§ Work instructions: Before copying the entries, remove the pictures; everything else stays exactly as it is.

§ Input material:
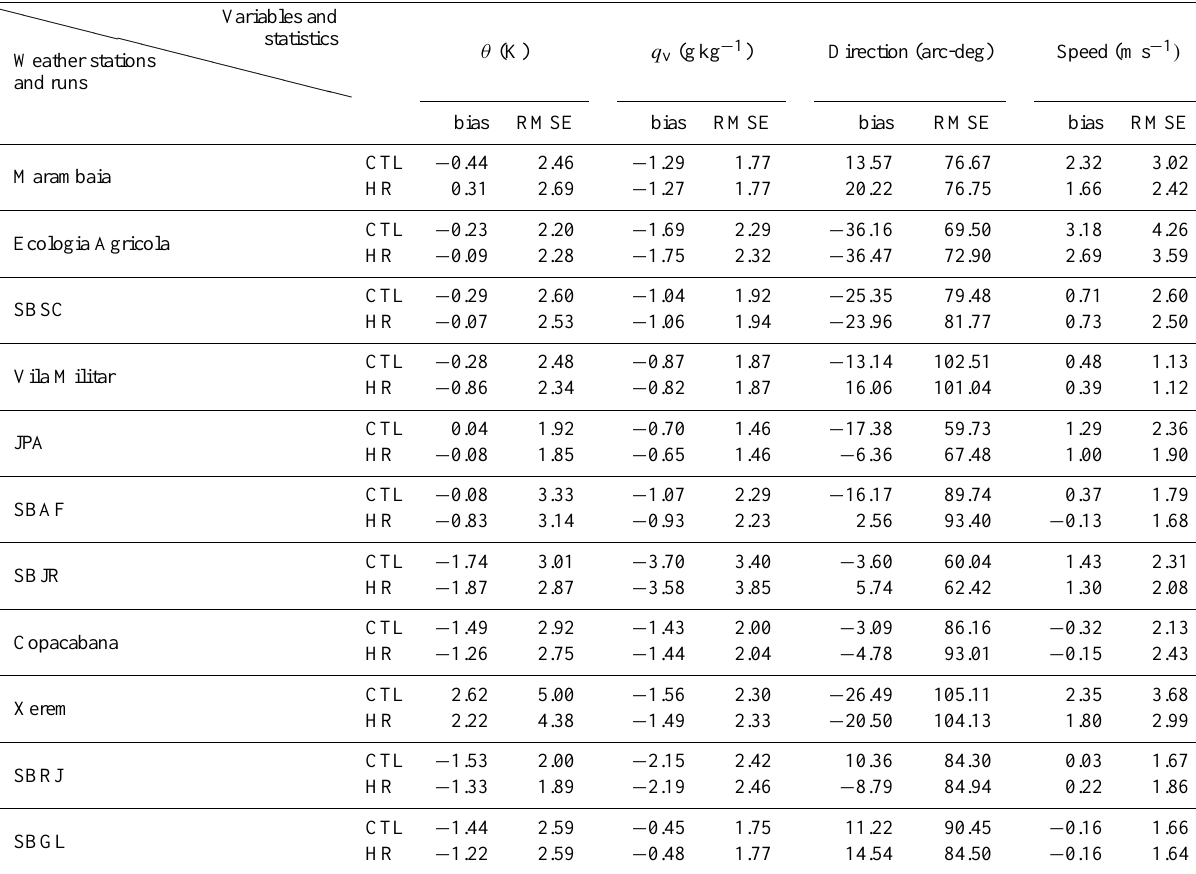
Table 5. Mean errors (bias) and RMSEs for θ , q v , wind direction and speed.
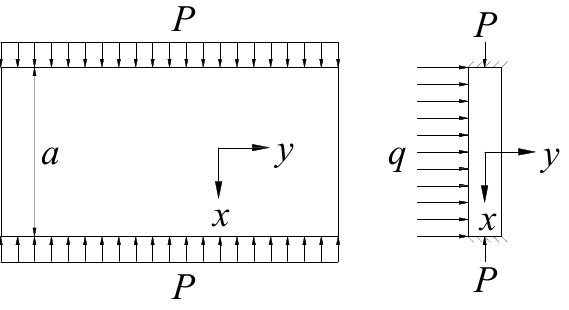
Figure 7. Mechanical model of composite roof strata. Under the stress of distributed load q , the elastic surface differential equation of layer n 1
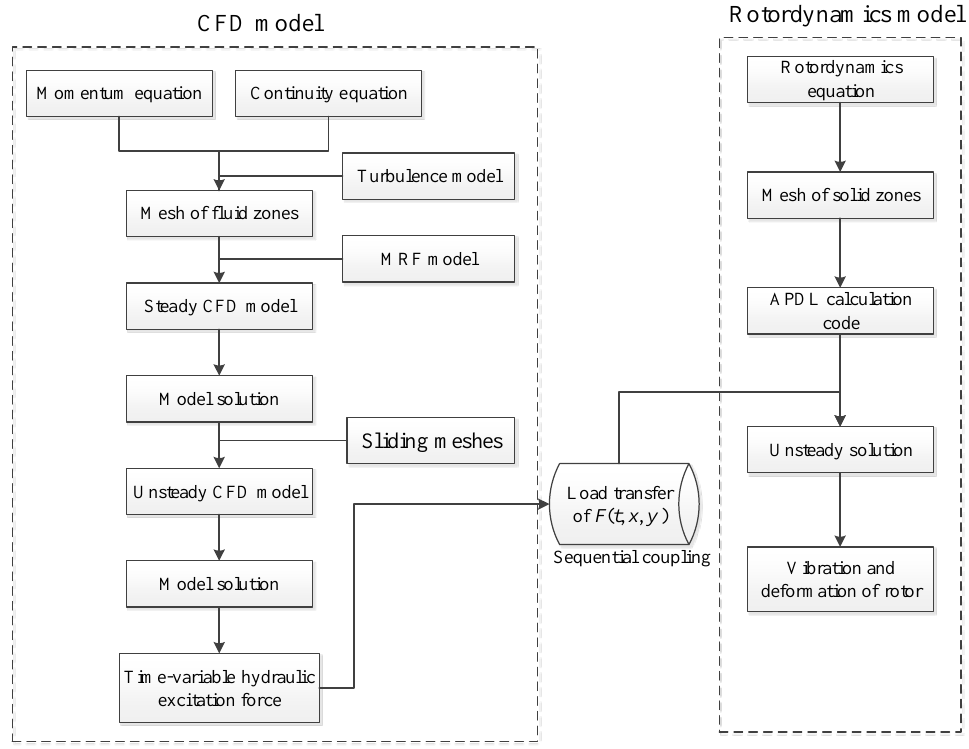
Figure 1. Overall framework of the coupling model.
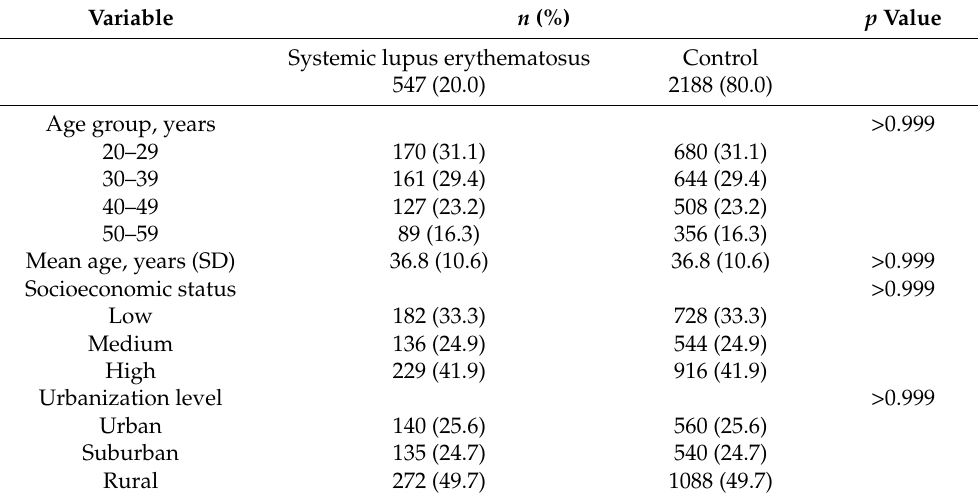
Table 1. Basic characteristics of patients with systemic lupus erythematosus and controls ( n = 2735). Variable n (%) p Value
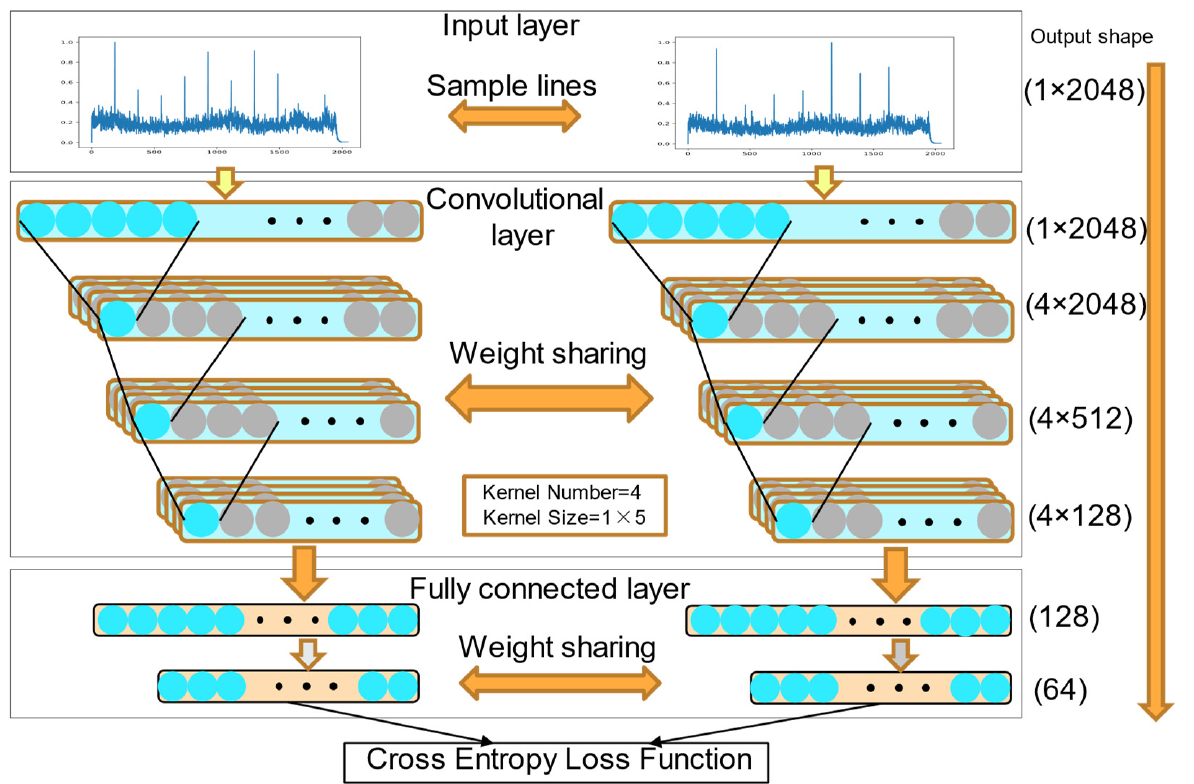
Figure 4. The proposed Siamese network architecture.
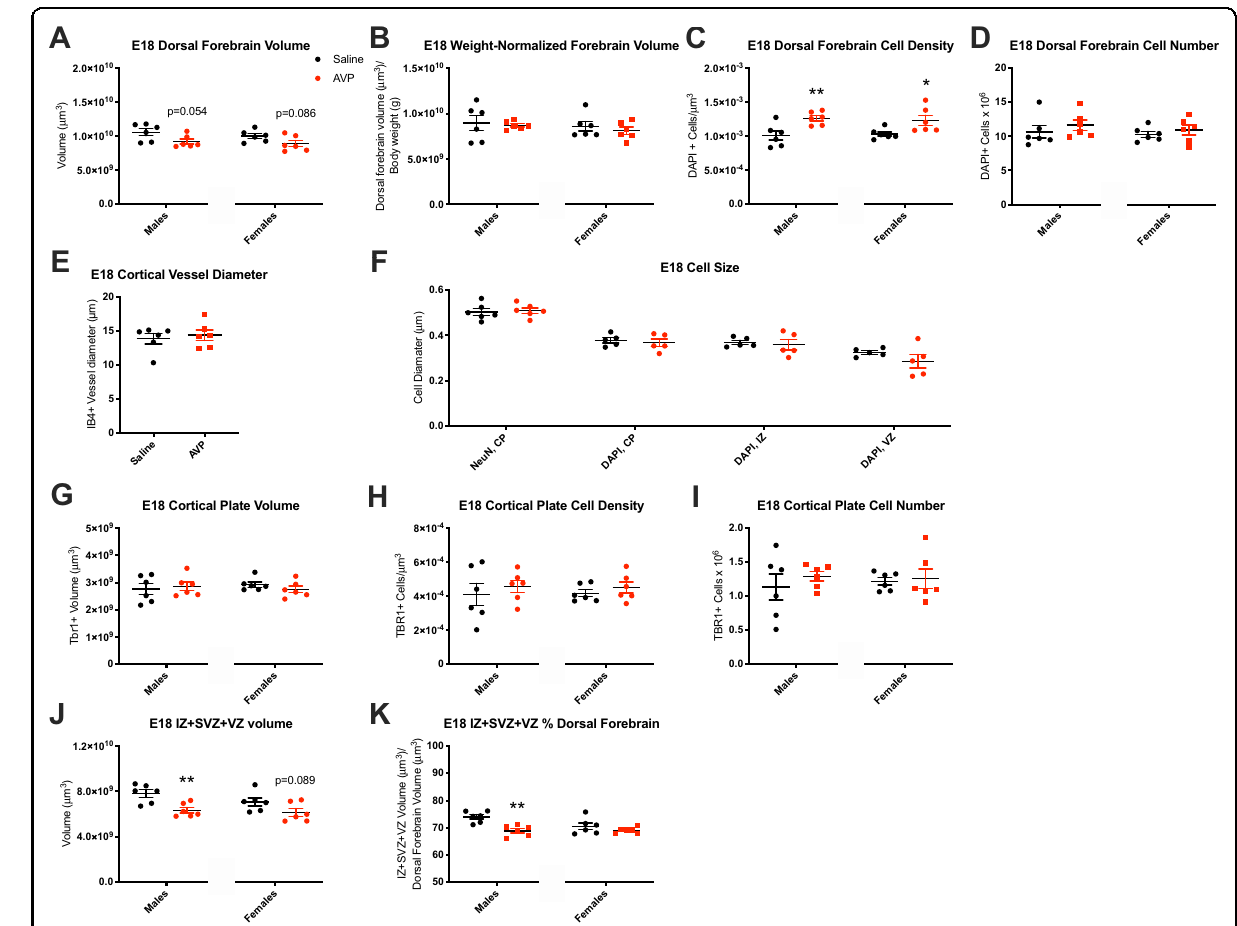
Fig. 4 Embryonic offspring neurobiology was altered by maternal AVP. a The embryonic day (E) 18 dorsal forebrain was trend-smaller in AVP- condition offspring (males: p = 0.054, females: p = 0.086), which re fl ected ( b ) symmetrical growth restriction relative to body weight decrements with AVP exposure. c Dorsal forebrain cell density signi fi cantly increased with AVP exposure in male and female offspring [males: p = 0.009, females: p = 0.035] such that ( d ) the total forebrain cell number was unchanged. These volume differences were not accounted for by ( e ) changes in cortical vessel diameter or ( f ) cell size across the cortical plate (CP), intermediate (IZ), or ventricular (VZ) zones. g The TBR1-labeled cortical plate volume, ( h ) cell density, ( i ) and cell number were unchanged with AVP. j The volume of the intermediate, subventricular, and ventricular zones (IZ + SVZ + VZ) was signi fi cantly smaller in E18 AVP-exposed male offspring and trend-smaller in AVP-exposed female offspring (males: p = 0.005, females: p = 0.089), ( k ) also re fl ected by a decreased proportion of dorsal forebrain occupied by IZ + SVZ + VZ in AVP-exposed males ( p = 0.001). * p < 0.05, ** p < 0.01 per two-sample t -test, error bars represent SEM. 3 litters per condition, 1 – 3 brains per sex per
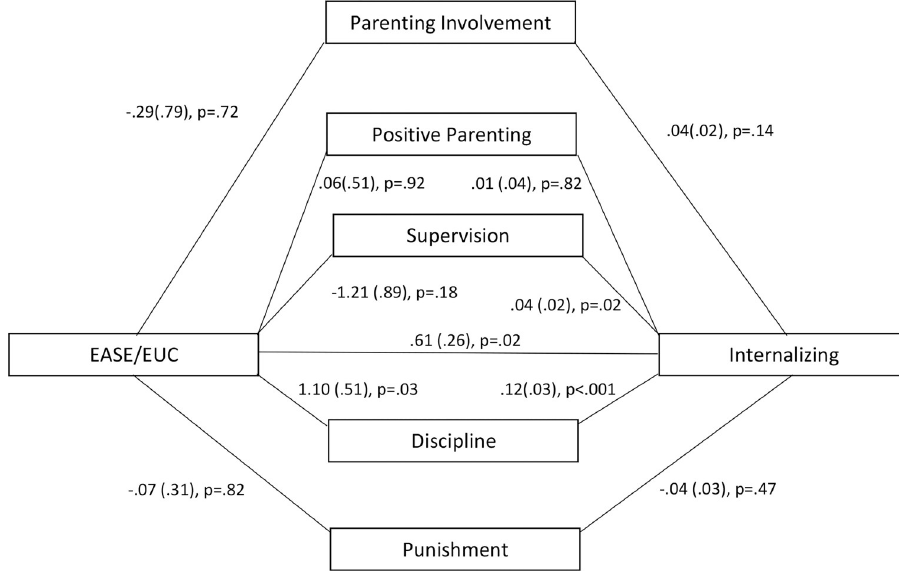
Fig 2. Path model of relationship between intervention, change in parenting style, and change in children’s mental health. Path model demonstrates that for refugees in gPM+, the more disciplinary parenting decreased (as measured by the Alabama Parenting Questionnaire) there was a greater decrease in their children’s and internalising problems (as measured by the Pediatric Symptom Checklist). Values are unstandardized coefficients (standard error). EASE, Early Adolescent Skills for Emotions; EUC, enhanced usual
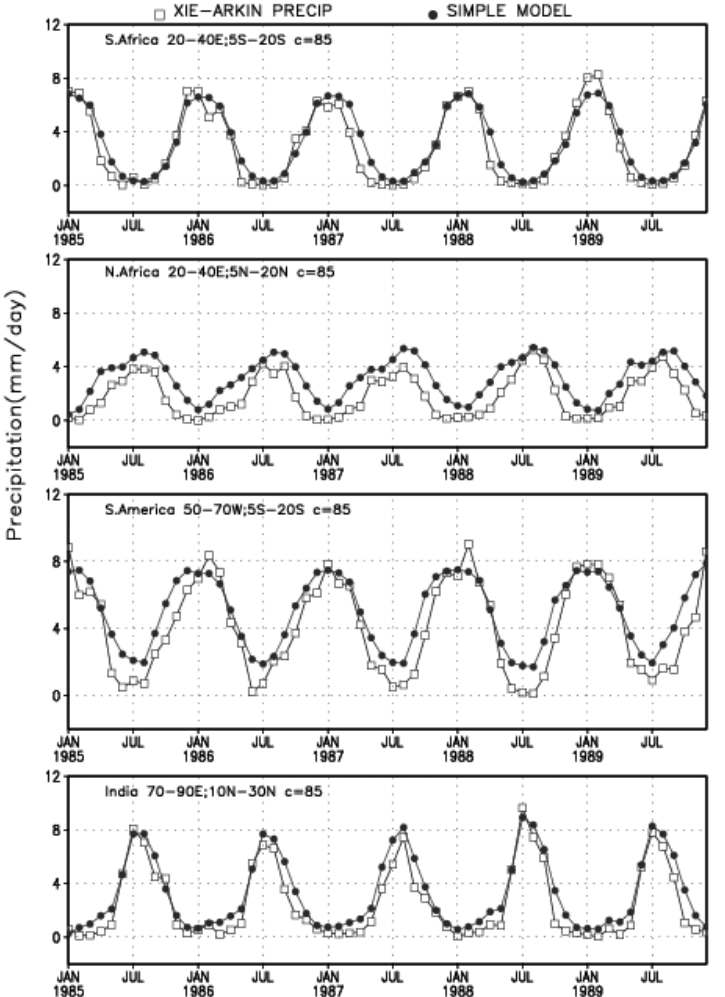
Fig. 2. Seasonal variation of precipitation in large tropical continents from the simple model (Eq. (11) and observations (Xie and Arkin, 1997) during 1985–1989.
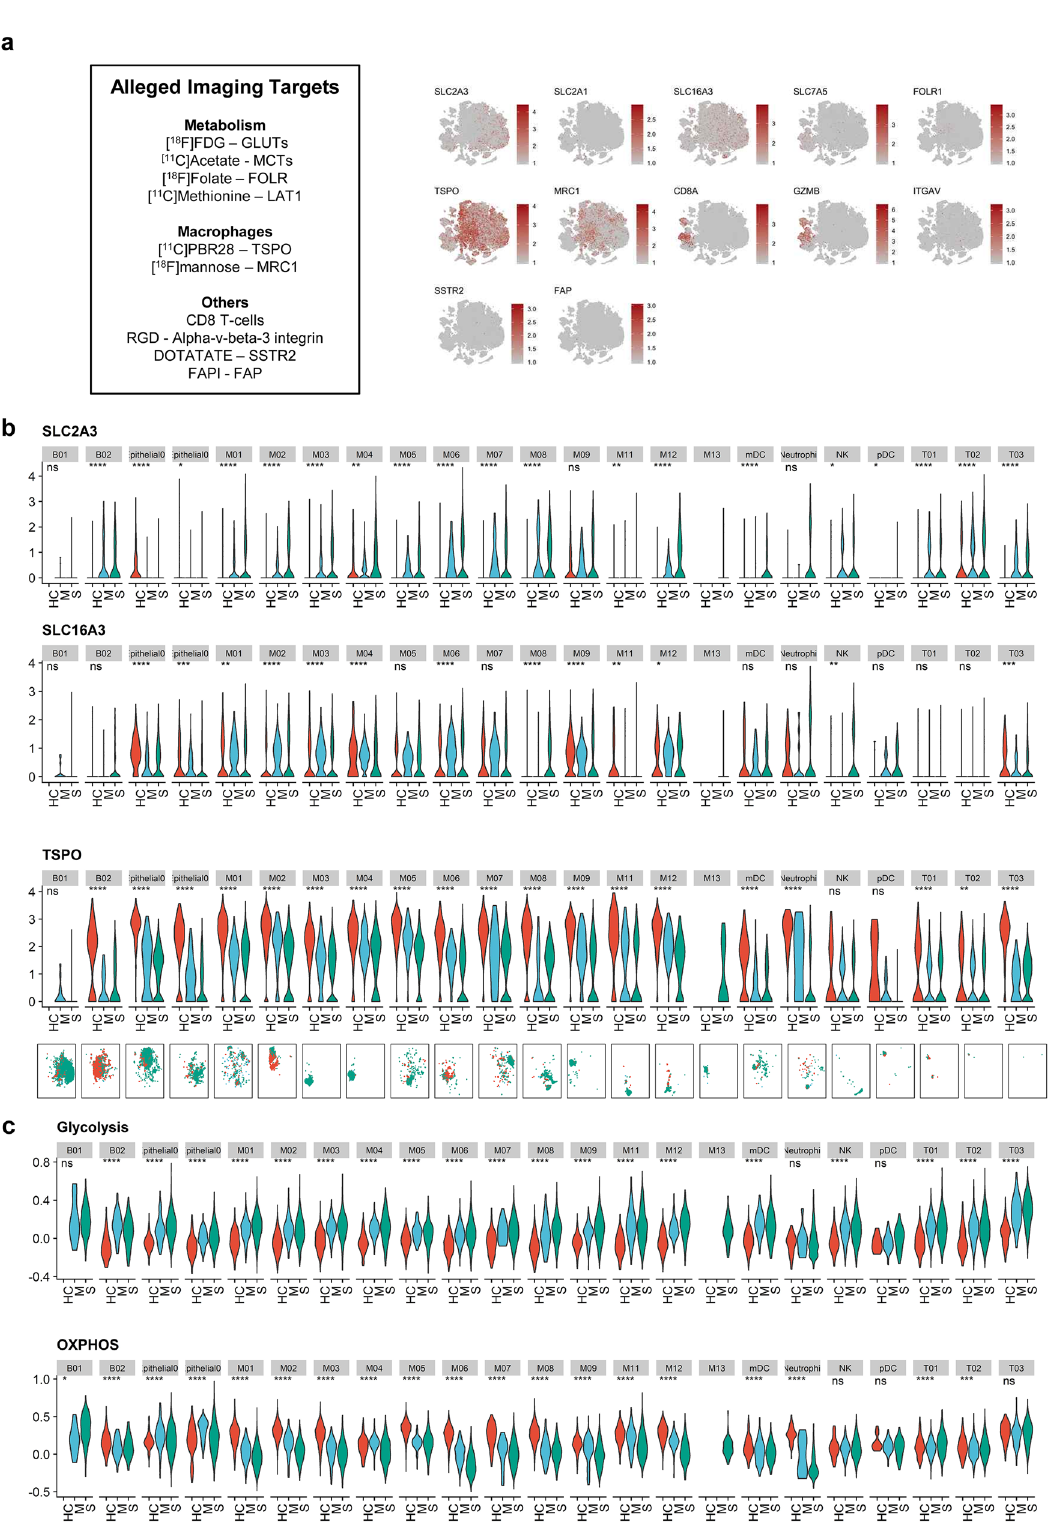
Figure 2. Potentially alleged imaging marker molecules of COVID-19 and metabolic pathways. (a) t-SNE plots showing the expression of several potentially alleged imaging targets on BAL fluid immune cells. The markers indicate the heterogeneous pattern of expression across the immune cells. The last panel indicates subtypes of macrophages abundant in severe COVID-19 patients. (b) Expression levels of SLC2A3 , SLC16A3 , and TSPO across cell clusters of three groups. (ns: p > 0.05; *p < = 0.05; **p < = 0.01; ***p < = 0.001; ****p < = 0.0001) (HC = healthy control; M = moderate COVID-19; S = severe COVID-19) t-SNE plots on the bottom panels show the distribution of each immune cell cluster. (red dot = HC; blue dot = M; green dot = S) (c) Enrichment scores of glycolysis and oxidative phosphorylation (OXPHOS) pathways across cell clusters of three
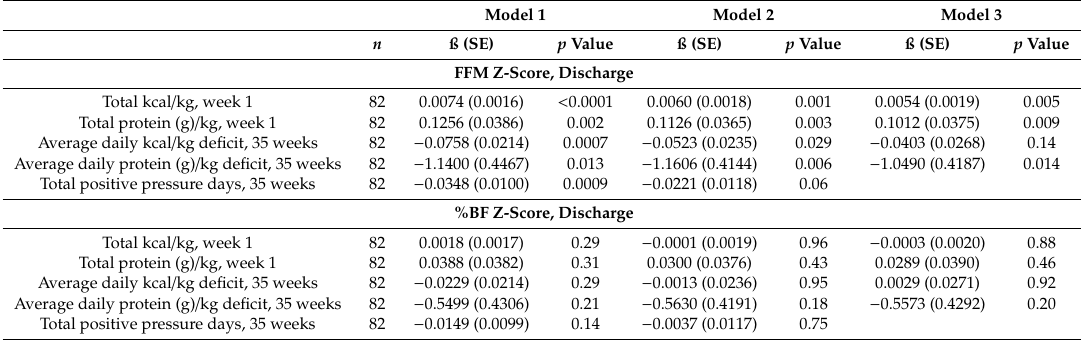
Table 2. Associations between Nutrient intake, Early and chronic illness and Body composition z-scores at Hospital Discharge among VLBW preterm infants.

§ Result of this exercise:
Table 5. Mean errors (bias) and RMSEs for θ , q v , wind direction and speed.
Figure 7. Mechanical model of composite roof strata. Under the stress of distributed load q , the elastic surface differential equation of layer n 1
Figure 1. Overall framework of the coupling model.
Table 1. Basic characteristics of patients with systemic lupus erythematosus and controls ( n = 2735). Variable n (%) p Value
Figure 4. The proposed Siamese network architecture.
Fig. 4 Embryonic offspring neurobiology was altered by maternal AVP. a The embryonic day (E) 18 dorsal forebrain was trend-smaller in AVP- condition offspring (males: p = 0.054, females: p = 0.086), which re fl ected ( b ) symmetrical growth restriction relative to body weight decrements with AVP exposure. c Dorsal forebrain cell density signi fi cantly increased with AVP exposure in male and female offspring [males: p = 0.009, females: p = 0.035] such that ( d ) the total forebrain cell number was unchanged. These volume differences were not accounted for by ( e ) changes in cortical vessel diameter or ( f ) cell size across the cortical plate (CP), intermediate (IZ), or ventricular (VZ) zones. g The TBR1-labeled cortical plate volume, ( h ) cell density, ( i ) and cell number were unchanged with AVP. j The volume of the intermediate, subventricular, and ventricular zones (IZ + SVZ + VZ) was signi fi cantly smaller in E18 AVP-exposed male offspring and trend-smaller in AVP-exposed female offspring (males: p = 0.005, females: p = 0.089), ( k ) also re fl ected by a decreased proportion of dorsal forebrain occupied by IZ + SVZ + VZ in AVP-exposed males ( p = 0.001). * p < 0.05, ** p < 0.01 per two-sample t -test, error bars represent SEM. 3 litters per condition, 1 – 3 brains per sex per
Fig 2. Path model of relationship between intervention, change in parenting style, and change in children’s mental health. Path model demonstrates that for refugees in gPM+, the more disciplinary parenting decreased (as measured by the Alabama Parenting Questionnaire) there was a greater decrease in their children’s and internalising problems (as measured by the Pediatric Symptom Checklist). Values are unstandardized coefficients (standard error). EASE, Early Adolescent Skills for Emotions; EUC, enhanced usual
Fig. 2. Seasonal variation of precipitation in large tropical continents from the simple model (Eq. (11) and observations (Xie and Arkin, 1997) during 1985–1989.
Figure 2. Potentially alleged imaging marker molecules of COVID-19 and metabolic pathways. (a) t-SNE plots showing the expression of several potentially alleged imaging targets on BAL fluid immune cells. The markers indicate the heterogeneous pattern of expression across the immune cells. The last panel indicates subtypes of macrophages abundant in severe COVID-19 patients. (b) Expression levels of SLC2A3 , SLC16A3 , and TSPO across cell clusters of three groups. (ns: p > 0.05; *p < = 0.05; **p < = 0.01; ***p < = 0.001; ****p < = 0.0001) (HC = healthy control; M = moderate COVID-19; S = severe COVID-19) t-SNE plots on the bottom panels show the distribution of each immune cell cluster. (red dot = HC; blue dot = M; green dot = S) (c) Enrichment scores of glycolysis and oxidative phosphorylation (OXPHOS) pathways across cell clusters of three
Table 2. Associations between Nutrient intake, Early and chronic illness and Body composition z-scores at Hospital Discharge among VLBW preterm infants.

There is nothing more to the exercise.